Directions:
(a) Below, after the critique of the episode "Selfless," come the records. Using only the critique, say for each of these statements whether it agrees with the text, answering yes or no and quoting the deciding words: (i) The reviewer felt the scenes from Anya's past revealed a good deal of new information. (ii) The show had subtitled the Swedish dialogue before Aud and D'Hoffryn's first scene together. (iii) The reviewer names "Beneath You" and "Help" as episodes in which Sarah Michelle Gellar gave weak performances.
(b) Pick up the critique of the episode "Selfless" after its last sentence and carry it on in the same voice.

Extract provided:
┌──
What I Disliked about “Selfless”:
- As I said in the introduction, this ep cemented the destruction of the Anya character. While you can’t really take S3 into account when looking at her development as a whole (back in “The Wish” and “Doppelgangland”, she was intelligent, slightly creepy, showed understanding of social mores, and spoke fluent, non-stilted English – all of which mysteriously disappeared a few eps into S4), the person she is here isn’t even consistent with the strange, unable-to-understand-reality figure she was from “The Harsh Light of Day” onwards. Throughout the past three seasons, we’ve had multiple instances of Anya not fitting in because she was an ex-demon (that’s even stated outright in several episodes). However, now it turns out she was just a strange person all along. If that’s the case, we should have been told that right from the start; as it is, it messes up much of her character growth.
- The idea of featuring scenes from Anya’s past was good, but the execution left a lot to be desired. For all of the time spent on them, we learnt almost nothing new, and they seemed content to just point at “Triangle”. What’s more, little of what we were shown tied in to Anya’s character development in any meaningful way – the sudden suggestion that she lacks a sense of self struck me as abrupt (she seemed just fine in S3...), and it comes across more as a tool for giving the character something to do than a legitimate attempt at giving her layers. And if this desire to cling to whatever comes by has been driving her behaviour throughout her existence, surely we could have had some foreshadowing regarding it before?
- Why was Aud ostracized by the villagers when they all spoke and behaved as “strangely literal[ly]” as she did? In addition, when we first saw them together, why were Aud and D'Hoffryn speaking in American English, when that language didn't exist at the time (and the show went to all the effort of subtitling the Swedish dialogue earlier on)?
- Dawn's ‘do what everyone else does’ talk to Willow was unfunny and unrealistic, and Alyson Hannigan overdid her ‘happy’ acting on Willow’s back-to-school cheerfulness.
- I thought that the girl who played Rachel was unconvincing, and the script’s explanation for her wish was confusing. It seems that for some reason, Anya was randomly at the frat house (or nearby) and heard Rachel make her wish; consequently deciding to grant it. There’s nothing in the dialogue to suggest that Anya met her or tried to goad her into saying something, which is inconsistent with how we’ve seen her work in the past. I guess we just have to assume that she was in the right place at the right time, and had excellent hearing.
- Why did Anya choose to punish the frat boys by summoning a dangerous demon that could break loose and kill innocent people? Couldn’t she have just made them rip their own/each other’s hearts out?
- Willow’s ’reversion’ to her dark self when she cast the barrier spell was silly, and tossed in for a cheap shock.
- The Buffy and Spike scene in the basement was gratuitous. I know James Marsters is a contracted regular, but if there’s no role for him to fill within the episode, he shouldn’t be in it. And did Buffy really think that shouting at a deeply disturbed man would get him to leave the school? Suggesting he go was fine, but her delivery was way off.
- Sarah Michelle Gellar’s acting is getting steadily worse. She turned out low quality performances in “Beneath You” and “Help”, and she’s just as flat here. She’s barely trying during the Buffy/Xander argument, and wears the same bored, grim look on her face in every scene.
└──
Data:
┌──
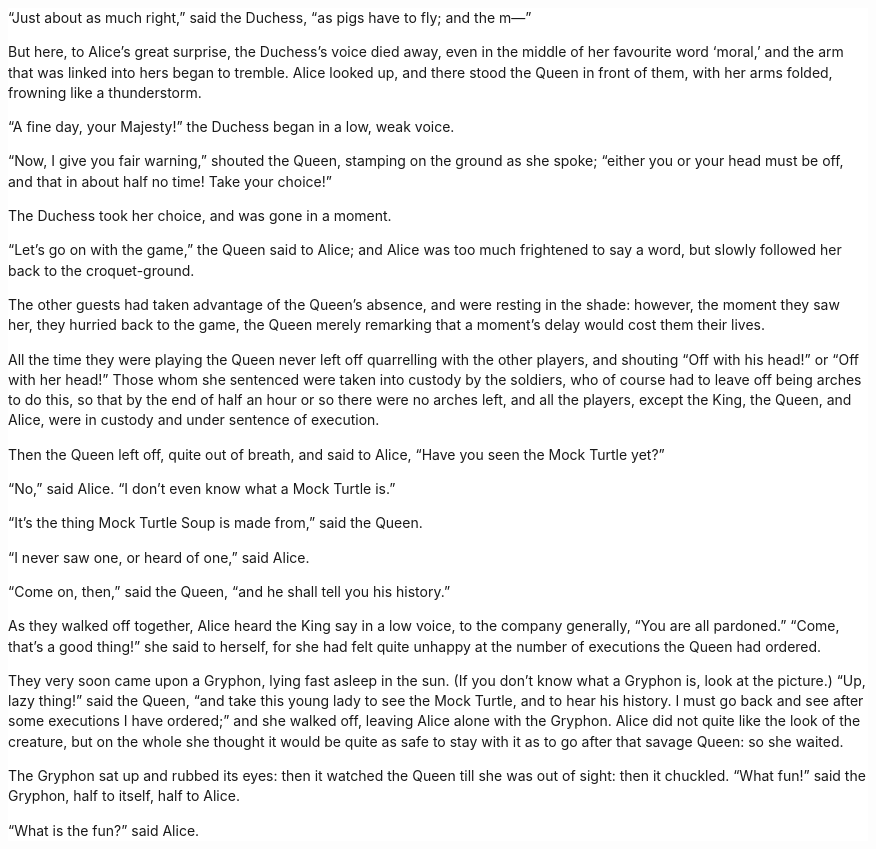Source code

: “Just about as much right,” said the Duchess, “as pigs have to fly; and the m—”

But here, to Alice’s great surprise, the Duchess’s voice died away, even in the
middle of her favourite word ‘moral,’ and the arm that was linked into hers
began to tremble. Alice looked up, and there stood the Queen in front of them,
with her arms folded, frowning like a thunderstorm.

“A fine day, your Majesty!” the Duchess began in a low, weak voice.

“Now, I give you fair warning,” shouted the Queen, stamping on the ground as she
spoke; “either you or your head must be off, and that in about half no time!
Take your choice!”

The Duchess took her choice, and was gone in a moment.

“Let’s go on with the game,” the Queen said to Alice; and Alice was too much
frightened to say a word, but slowly followed her back to the croquet-ground.

The other guests had taken advantage of the Queen’s absence, and were resting in
the shade: however, the moment they saw her, they hurried back to the game, the
Queen merely remarking that a moment’s delay would cost them their lives.

All the time they were playing the Queen never left off quarrelling with the
other players, and shouting “Off with his head!” or “Off with her head!” Those
whom she sentenced were taken into custody by the soldiers, who of course had to
leave off being arches to do this, so that by the end of half an hour or so
there were no arches left, and all the players, except the King, the Queen, and
Alice, were in custody and under sentence of execution.

Then the Queen left off, quite out of breath, and said to Alice, “Have you seen
the Mock Turtle yet?”

“No,” said Alice. “I don’t even know what a Mock Turtle is.”

“It’s the thing Mock Turtle Soup is made from,” said the Queen.

“I never saw one, or heard of one,” said Alice.

“Come on, then,” said the Queen, “and he shall tell you his history.”

As they walked off together, Alice heard the King say in a low voice, to the
company generally, “You are all pardoned.” “Come, that’s a good thing!” she said
to herself, for she had felt quite unhappy at the number of executions the Queen
had ordered.

They very soon came upon a Gryphon, lying fast asleep in the sun. (If you don’t
know what a Gryphon is, look at the picture.) “Up, lazy thing!” said the Queen,
“and take this young lady to see the Mock Turtle, and to hear his history. I
must go back and see after some executions I have ordered;” and she walked off,
leaving Alice alone with the Gryphon. Alice did not quite like the look of the
creature, but on the whole she thought it would be quite as safe to stay with it
as to go after that savage Queen: so she waited.

The Gryphon sat up and rubbed its eyes: then it watched the Queen till she was
out of sight: then it chuckled. “What fun!” said the Gryphon, half to itself,
half to Alice.

“What is the fun?” said Alice.
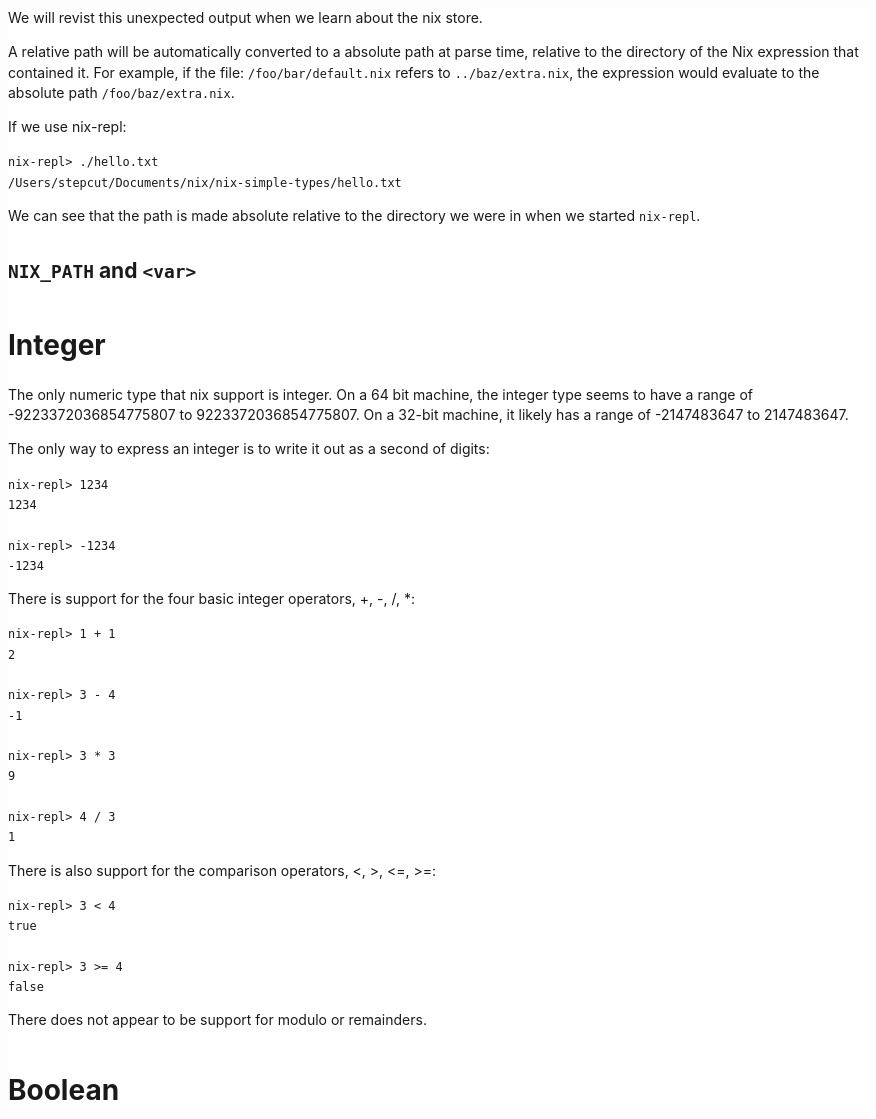We will revist this unexpected output when we learn about the nix store.

A relative path will be automatically converted to a absolute path at parse time, relative to the directory of the Nix expression that contained it. For example, if the file: `/foo/bar/default.nix` refers to `../baz/extra.nix`, the expression would evaluate to the absolute path `/foo/baz/extra.nix`.

If we use nix-repl:

    nix-repl> ./hello.txt
    /Users/stepcut/Documents/nix/nix-simple-types/hello.txt

We can see that the path is made absolute relative to the directory we were in when we started `nix-repl`.

`NIX_PATH` and `<var>`
----------------------





Integer
========

The only numeric type that nix support is integer. On a 64 bit machine, the integer type seems to have a range of -9223372036854775807 to 9223372036854775807. On a 32-bit machine, it likely has a range of -2147483647 to 2147483647.

The only way to express an integer is to write it out as a second of digits:

    nix-repl> 1234
    1234

    nix-repl> -1234
    -1234

There is support for the four basic integer operators, +, -, /, *:

    nix-repl> 1 + 1
    2

    nix-repl> 3 - 4
    -1

    nix-repl> 3 * 3
    9

    nix-repl> 4 / 3
    1

There is also support for the comparison operators, <, >, <=, >=:

    nix-repl> 3 < 4
    true

    nix-repl> 3 >= 4
    false

There does not appear to be support for modulo or remainders.

Boolean
=======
└──
Responses in order:
(a)
(i) No: "For all of the time spent on them, we learnt almost nothing new"
(ii) Yes: "the show went to all the effort of subtitling the Swedish dialogue earlier on"
(iii) Yes: "She turned out low quality performances in “Beneath You” and “Help”"

(b)
- Speaking of the argument, it was terribly handled. We first had the bizarreness of Xander chastising Willow for not telling them about Anya when they’d only just met up (what was she supposed to do? Teleport to the woods?), and then Buffy’s overdone “I have to kill her” speech. I didn’t buy her argument that it was the only way (has no-one ever spoken with Anya and found out how she lost her powers the first time?), and neither she nor Xander bothered to address the specific issue at hand; instead choosing to rant at each other like spoiled children. The stream of ad hominem attacks got tiring, and came across as being contrived for the sake of ‘drama’.
- It was cute to bring up Xander's lie in “Becoming”, but it’s something that should have been dealt with in S3. The reference was also irrelevant to the plot of not only this episode, but all of the subsequent ones. If it was never going to amount to anything, why bother raising the issue?
- Why does Willow still have D’Hoffryn’s amulet? Wouldn’t it have been cleared away in “Gone”? (Sure, she had magical items concealed around the house until “Older and Far Away”, but why would she have kept that, of all things?)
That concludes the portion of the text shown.